Firmó un contrato de cuatro años cuando se finalizó el traslado a Celta, con una cláusula de rescisión reportada en 30 millones de euros, subrayando la determinación del club de asegurar a un jugador que se ha convertido en una figura importante bajo el entrenador Claudio Giráldez.
El papel de Moriba en el mediocampo de Celta ha crecido significativamente desde que comenzó su período de préstamo, contribuyendo a una campaña que terminó en clasificación europea para el club gallego tras una larga ausencia de la competición continental.
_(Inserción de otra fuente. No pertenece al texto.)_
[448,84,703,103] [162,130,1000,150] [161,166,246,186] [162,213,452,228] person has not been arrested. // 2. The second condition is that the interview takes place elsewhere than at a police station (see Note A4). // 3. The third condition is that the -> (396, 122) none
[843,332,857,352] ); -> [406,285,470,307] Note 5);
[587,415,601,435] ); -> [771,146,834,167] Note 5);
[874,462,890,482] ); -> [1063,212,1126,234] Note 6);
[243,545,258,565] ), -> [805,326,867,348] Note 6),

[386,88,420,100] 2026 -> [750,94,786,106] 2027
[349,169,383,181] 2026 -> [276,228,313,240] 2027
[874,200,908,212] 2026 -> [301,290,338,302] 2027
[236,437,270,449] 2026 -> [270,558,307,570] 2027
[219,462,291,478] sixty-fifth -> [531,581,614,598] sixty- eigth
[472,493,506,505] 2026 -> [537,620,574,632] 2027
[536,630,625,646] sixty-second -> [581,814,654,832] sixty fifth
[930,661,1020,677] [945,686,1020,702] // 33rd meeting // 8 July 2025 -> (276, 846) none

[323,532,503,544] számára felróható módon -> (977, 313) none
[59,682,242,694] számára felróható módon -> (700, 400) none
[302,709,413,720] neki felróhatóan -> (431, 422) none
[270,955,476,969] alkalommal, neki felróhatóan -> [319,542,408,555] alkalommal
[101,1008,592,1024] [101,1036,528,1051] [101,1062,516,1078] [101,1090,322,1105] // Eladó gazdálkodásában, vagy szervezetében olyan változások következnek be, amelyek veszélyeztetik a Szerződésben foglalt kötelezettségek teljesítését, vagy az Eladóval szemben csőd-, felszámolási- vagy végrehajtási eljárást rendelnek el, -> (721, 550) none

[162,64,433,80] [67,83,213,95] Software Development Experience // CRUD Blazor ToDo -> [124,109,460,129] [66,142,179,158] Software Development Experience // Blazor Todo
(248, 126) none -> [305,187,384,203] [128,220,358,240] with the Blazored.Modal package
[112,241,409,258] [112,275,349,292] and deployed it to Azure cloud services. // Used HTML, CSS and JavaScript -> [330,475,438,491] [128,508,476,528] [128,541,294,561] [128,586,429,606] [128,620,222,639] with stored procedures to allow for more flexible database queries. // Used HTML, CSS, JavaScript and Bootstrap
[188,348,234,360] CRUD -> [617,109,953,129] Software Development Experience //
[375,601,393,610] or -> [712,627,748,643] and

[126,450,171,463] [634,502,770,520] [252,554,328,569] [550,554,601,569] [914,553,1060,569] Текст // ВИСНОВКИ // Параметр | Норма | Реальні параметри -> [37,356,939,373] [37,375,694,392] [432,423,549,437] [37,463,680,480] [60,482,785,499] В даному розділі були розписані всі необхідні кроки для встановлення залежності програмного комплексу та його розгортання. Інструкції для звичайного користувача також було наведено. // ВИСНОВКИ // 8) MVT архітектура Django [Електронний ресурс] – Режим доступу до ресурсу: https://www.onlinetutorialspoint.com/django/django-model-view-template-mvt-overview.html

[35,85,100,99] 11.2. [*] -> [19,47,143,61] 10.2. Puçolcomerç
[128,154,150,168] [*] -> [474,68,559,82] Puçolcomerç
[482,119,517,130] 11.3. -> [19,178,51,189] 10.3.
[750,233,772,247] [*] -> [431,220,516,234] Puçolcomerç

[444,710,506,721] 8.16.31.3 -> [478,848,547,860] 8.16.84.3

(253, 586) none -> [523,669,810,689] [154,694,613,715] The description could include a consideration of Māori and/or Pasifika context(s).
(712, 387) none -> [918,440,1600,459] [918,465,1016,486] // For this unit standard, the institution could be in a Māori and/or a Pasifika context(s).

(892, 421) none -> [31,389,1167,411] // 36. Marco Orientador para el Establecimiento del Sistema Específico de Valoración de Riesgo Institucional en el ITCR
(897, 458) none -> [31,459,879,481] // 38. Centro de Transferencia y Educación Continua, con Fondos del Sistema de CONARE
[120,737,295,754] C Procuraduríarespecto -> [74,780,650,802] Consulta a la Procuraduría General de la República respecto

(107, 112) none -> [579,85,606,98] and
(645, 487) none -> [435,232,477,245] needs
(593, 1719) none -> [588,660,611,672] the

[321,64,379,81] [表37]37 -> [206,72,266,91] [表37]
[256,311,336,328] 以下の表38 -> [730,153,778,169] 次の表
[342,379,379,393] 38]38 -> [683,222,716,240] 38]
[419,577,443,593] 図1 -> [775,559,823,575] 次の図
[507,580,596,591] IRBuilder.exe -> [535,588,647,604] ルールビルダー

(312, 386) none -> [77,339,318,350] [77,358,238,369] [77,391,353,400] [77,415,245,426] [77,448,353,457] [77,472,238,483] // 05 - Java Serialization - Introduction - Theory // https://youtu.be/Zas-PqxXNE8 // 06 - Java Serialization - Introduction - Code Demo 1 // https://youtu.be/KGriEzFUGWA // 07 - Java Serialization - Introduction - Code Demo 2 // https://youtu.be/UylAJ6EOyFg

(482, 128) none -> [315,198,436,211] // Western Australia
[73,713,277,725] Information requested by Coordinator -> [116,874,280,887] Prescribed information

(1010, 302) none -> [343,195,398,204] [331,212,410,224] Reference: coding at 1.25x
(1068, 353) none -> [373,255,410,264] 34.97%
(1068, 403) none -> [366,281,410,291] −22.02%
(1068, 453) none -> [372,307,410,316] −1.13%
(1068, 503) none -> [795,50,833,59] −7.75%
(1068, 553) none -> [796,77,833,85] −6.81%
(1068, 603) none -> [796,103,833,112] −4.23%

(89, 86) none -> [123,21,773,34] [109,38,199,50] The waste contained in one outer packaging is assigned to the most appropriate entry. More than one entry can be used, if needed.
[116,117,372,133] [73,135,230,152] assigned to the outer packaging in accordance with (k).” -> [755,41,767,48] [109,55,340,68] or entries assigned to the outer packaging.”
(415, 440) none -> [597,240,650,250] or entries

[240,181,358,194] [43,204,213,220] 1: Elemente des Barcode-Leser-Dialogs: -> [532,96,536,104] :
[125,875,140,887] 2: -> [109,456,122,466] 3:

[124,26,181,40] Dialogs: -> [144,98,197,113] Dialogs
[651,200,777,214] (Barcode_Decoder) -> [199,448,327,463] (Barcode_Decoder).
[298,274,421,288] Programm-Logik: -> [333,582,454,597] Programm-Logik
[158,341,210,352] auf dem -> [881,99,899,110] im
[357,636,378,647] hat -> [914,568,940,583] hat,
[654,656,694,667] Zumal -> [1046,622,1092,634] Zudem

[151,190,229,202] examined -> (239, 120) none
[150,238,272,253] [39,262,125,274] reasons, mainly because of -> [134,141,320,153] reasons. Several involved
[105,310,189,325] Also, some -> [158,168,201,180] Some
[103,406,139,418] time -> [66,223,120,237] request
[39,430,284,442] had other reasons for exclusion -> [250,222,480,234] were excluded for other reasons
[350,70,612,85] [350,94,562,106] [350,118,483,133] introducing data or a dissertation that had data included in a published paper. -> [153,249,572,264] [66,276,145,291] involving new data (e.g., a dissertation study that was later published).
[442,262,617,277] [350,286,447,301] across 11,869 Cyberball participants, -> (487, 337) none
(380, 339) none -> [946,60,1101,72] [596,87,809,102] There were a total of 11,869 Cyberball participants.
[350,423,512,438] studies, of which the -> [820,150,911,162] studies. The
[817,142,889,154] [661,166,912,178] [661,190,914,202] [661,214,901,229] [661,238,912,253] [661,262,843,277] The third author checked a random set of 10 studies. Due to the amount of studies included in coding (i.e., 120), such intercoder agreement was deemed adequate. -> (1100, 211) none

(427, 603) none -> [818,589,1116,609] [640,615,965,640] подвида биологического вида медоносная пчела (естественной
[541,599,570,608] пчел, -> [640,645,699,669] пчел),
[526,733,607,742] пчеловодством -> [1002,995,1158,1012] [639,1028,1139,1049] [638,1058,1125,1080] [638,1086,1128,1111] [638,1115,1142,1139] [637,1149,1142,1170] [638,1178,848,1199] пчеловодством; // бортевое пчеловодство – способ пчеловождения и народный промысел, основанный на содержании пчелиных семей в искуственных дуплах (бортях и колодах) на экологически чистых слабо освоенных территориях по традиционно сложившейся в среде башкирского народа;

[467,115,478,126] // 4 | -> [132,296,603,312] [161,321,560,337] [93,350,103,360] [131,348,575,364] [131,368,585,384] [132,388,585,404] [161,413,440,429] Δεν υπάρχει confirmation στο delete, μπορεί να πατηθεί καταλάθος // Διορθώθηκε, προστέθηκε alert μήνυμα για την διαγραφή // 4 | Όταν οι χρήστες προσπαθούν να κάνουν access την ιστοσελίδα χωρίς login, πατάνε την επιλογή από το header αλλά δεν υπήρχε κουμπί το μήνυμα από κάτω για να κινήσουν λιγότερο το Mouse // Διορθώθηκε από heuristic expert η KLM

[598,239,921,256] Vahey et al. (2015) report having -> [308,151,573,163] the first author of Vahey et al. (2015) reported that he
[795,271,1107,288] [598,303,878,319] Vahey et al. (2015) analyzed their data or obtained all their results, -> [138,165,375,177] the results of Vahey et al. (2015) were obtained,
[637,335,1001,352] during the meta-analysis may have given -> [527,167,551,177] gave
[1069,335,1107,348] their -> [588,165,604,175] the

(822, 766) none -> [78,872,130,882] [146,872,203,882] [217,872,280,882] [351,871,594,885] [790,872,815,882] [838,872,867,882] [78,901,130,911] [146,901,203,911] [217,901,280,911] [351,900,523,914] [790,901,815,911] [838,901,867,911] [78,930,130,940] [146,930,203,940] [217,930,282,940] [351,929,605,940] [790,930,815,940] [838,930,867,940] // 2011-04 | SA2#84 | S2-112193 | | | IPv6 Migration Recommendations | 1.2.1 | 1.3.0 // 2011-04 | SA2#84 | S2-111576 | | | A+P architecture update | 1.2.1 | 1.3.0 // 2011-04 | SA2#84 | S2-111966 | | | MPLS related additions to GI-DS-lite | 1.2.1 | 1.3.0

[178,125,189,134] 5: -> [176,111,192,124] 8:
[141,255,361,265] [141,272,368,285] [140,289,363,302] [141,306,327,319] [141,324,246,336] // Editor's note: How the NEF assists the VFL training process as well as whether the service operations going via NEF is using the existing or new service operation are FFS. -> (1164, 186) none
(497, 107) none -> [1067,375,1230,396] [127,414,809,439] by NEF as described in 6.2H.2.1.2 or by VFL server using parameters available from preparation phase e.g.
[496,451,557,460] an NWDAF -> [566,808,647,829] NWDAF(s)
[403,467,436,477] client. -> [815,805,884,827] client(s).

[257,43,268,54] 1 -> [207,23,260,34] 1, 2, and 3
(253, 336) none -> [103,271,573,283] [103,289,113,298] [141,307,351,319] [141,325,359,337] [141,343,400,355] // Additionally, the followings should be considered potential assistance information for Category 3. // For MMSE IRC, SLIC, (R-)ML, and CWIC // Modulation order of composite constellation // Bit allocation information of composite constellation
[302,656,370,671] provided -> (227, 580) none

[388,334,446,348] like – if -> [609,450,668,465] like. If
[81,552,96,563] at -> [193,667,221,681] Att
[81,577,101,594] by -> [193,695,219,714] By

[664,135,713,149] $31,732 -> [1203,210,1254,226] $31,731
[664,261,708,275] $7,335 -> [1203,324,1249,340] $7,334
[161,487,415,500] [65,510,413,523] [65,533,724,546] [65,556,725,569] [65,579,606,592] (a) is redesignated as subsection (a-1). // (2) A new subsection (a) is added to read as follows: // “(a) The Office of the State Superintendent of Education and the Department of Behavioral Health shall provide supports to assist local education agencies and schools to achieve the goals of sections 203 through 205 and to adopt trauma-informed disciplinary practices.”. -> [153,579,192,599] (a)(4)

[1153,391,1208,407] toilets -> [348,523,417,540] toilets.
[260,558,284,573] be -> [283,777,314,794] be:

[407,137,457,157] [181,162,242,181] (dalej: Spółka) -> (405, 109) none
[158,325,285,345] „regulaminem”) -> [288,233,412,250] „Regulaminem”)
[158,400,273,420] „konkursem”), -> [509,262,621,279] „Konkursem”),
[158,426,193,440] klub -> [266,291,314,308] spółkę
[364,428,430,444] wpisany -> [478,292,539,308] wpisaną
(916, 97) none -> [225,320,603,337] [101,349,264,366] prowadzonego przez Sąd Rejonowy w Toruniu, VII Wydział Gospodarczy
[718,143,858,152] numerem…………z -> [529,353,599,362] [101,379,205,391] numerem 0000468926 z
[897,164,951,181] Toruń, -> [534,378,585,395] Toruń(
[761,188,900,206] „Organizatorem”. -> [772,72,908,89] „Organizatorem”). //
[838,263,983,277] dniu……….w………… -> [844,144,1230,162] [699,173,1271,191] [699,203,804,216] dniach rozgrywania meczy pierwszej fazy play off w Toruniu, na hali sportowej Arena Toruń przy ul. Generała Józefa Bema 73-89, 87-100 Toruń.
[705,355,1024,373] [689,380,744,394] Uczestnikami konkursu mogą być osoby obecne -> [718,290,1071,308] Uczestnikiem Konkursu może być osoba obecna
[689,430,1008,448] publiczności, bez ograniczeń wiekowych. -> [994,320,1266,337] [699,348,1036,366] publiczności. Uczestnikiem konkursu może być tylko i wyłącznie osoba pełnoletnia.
Con su versatilidad y un producto final mejorado, el joven de 23 años es cada vez más visto como una de las historias de éxito más discretas de los clubes de perfil más bajo del fútbol español esta temporada, haciendo que la negativa de Celta a permitir una salida por una fracción de su valor no sea sorprendente.
Nacido en Conakry, Moriba pasó por la academia de Barcelona tras mudarse a España de niño, haciendo su debut en el primer equipo del club catalán antes de un cambio de alto perfil a Leipzig en 2021 por un inicial de 16 millones de euros más variables.
Ese período en Alemania nunca despegó completamente, con movimientos de préstamo a Valencia y Getafe en el camino antes de que Celta le diera una nueva plataforma para reconstruir su carrera. Su forma mejorada también se ha traducido en el escenario internacional, donde sigue siendo un habitual en la selección de Guinea.